TimothyFitz · on Feb 9, 2009

What we implement is much closer to this suggestion. We move the code out to a couple machines from each of our different web frontend servers. After a minute we compare before and after across numerous metrics (load average, cpu, errors, page failures, etc). If the revision passes, we roll it out to 100% of the cluster and do the same monitoring for 5 minutes.

Originally we intended to put business metrics in these tests, but it turns out we regress on them via code changes rarely and it takes a human to figure out what went wrong. Instead we test business metrics (and lots of other stuff) via nagios, which gives us 1-5 minute sampling frequency, good enough for most of our issues.

I did not cover how you would iterate towards the ideal (instant deploy) and what concessions you might have to make. Our 6 minute deploy is actually quite inefficient, but it's not the bottleneck to our deploy system.

(If you're wondering what our bottleneck is, our automated tests take 9 to 12 minutes despite being spread across 40 machines... Selenium in Internet Explorer is slow.)

inerte · on Feb 8, 2009

What faults?

I ask because I swear A/B and multivariatate tests have been around my head a lot lately, and when I finished reading the article, the first thing I thought was: Why not just deploy to 1% of the users and see if it works?

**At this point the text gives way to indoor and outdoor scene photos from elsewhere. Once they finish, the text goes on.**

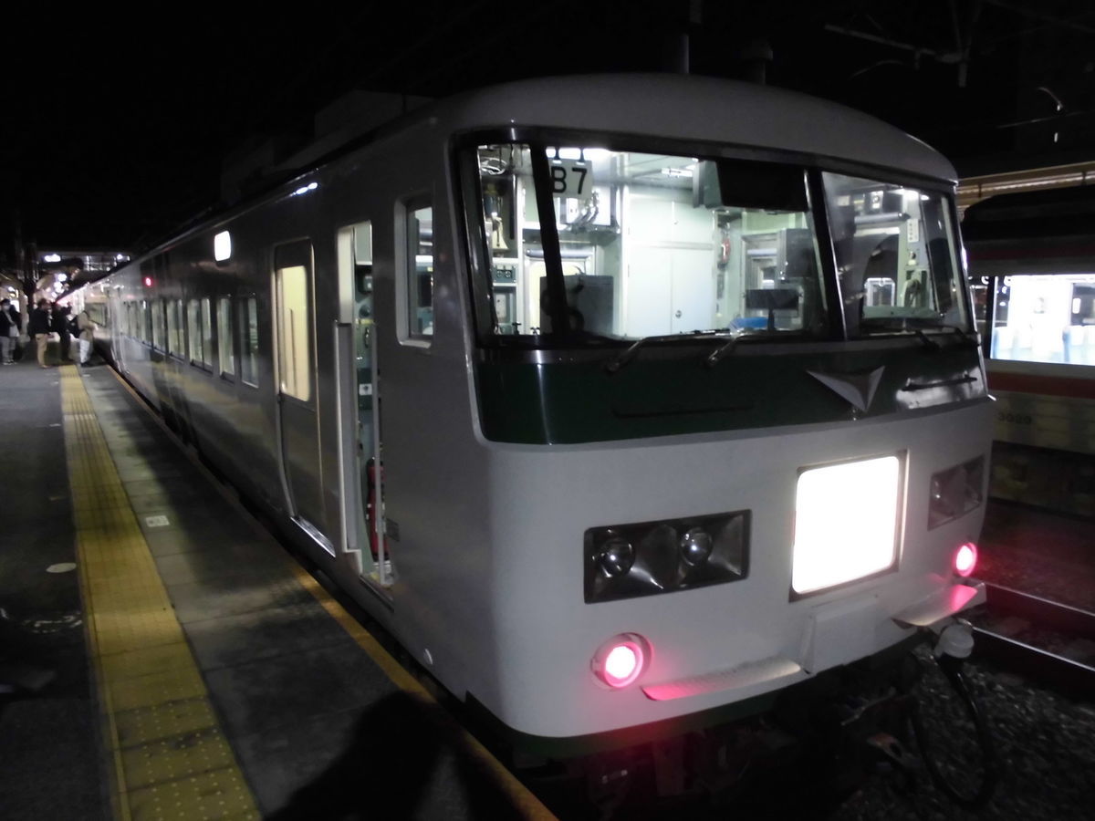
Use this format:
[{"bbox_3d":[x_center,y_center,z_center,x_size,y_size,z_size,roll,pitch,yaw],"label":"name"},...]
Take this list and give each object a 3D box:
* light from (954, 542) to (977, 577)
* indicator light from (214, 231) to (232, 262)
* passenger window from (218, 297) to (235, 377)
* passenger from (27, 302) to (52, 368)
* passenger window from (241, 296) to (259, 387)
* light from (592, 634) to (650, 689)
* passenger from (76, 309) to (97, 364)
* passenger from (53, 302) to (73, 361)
[{"bbox_3d":[2.029,0.724,3.989,0.175,0.175,0.100,-5,9,-30],"label":"light"},{"bbox_3d":[-2.606,-1.324,6.619,0.060,0.220,0.560,-5,9,-30],"label":"indicator light"},{"bbox_3d":[-2.632,-0.600,6.753,0.050,0.660,0.630,-5,9,-30],"label":"passenger window"},{"bbox_3d":[-12.697,-1.913,20.527,0.480,1.680,0.500,-4,8,-25],"label":"passenger"},{"bbox_3d":[-2.153,-0.504,5.951,0.050,0.640,0.590,-5,9,-30],"label":"passenger window"},{"bbox_3d":[0.266,0.904,2.957,0.190,0.190,0.100,-5,9,-30],"label":"light"},{"bbox_3d":[-11.910,-1.885,21.236,0.500,1.500,0.480,-8,11,-44],"label":"passenger"},{"bbox_3d":[-13.251,-2.136,22.512,0.420,1.620,0.480,-5,9,-30],"label":"passenger"}]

Then I thought about how hard would be to manage multiple versions of the same software, specially data, amongst different user. Certain features presented to the 1% might be incompatible with the other 99%. But that's a technical problem. Very hard to solve, but manageable. Then I imagined somekind of framework that would make communication between different versions of the data floating around easier, with "how to transform" data from-and-to version 1.1 and 1.2 easily.

Anyway, I am really curious, because it sounds like a good solution :)

DenisM · on Feb 9, 2009

As far as data transofmration goes you have two options:

1. Something akin to ActiveMigration is RubyOnRails world. This allows going back and forth different versions of your data's schema.

2. Use a more open data scheme such as Google App Engine uses where adding/removing properties to an object is not as disruptive compared to SQL-based solutions.

TimothyFitz · on Feb 10, 2009

It turns out the system works fine with SQL based alters. We do have to do real work to deploy expensive alters (apply them to standbys, fail over, repeat, or worse) but in general it's cheap to change schemas.

Unfortunately, it's very manually intensive to roll back schema changes, so it's one of the few places where we put old school process in place (a DBA who reviews all schema changes prior to deployment)

DenisM · on Feb 10, 2009

Did you look at ActiveMigration? Even though I never used ruby/ror I found it a very sensible approach to thinking about schema evolution.

TimothyFitz · on Feb 11, 2009

ActiveMigration really solves a different problem. Our problem is that adding indexes or altering popular tables is impossible to do on a live and in production database. To get those changes out we have to go through quite a bit of extra work. It's really a MySQL limitation, not a process problem.

DenisM · on Feb 9, 2009

This is an excellent idea, please continue to explore it.

As my token contribution - Google App Engine allows storing and accessing several versions of the app (access through different subdomains). Perhaps one coudl use DNS to trick different users into seeing different app versions? Not quite what you wanted, but down the right path.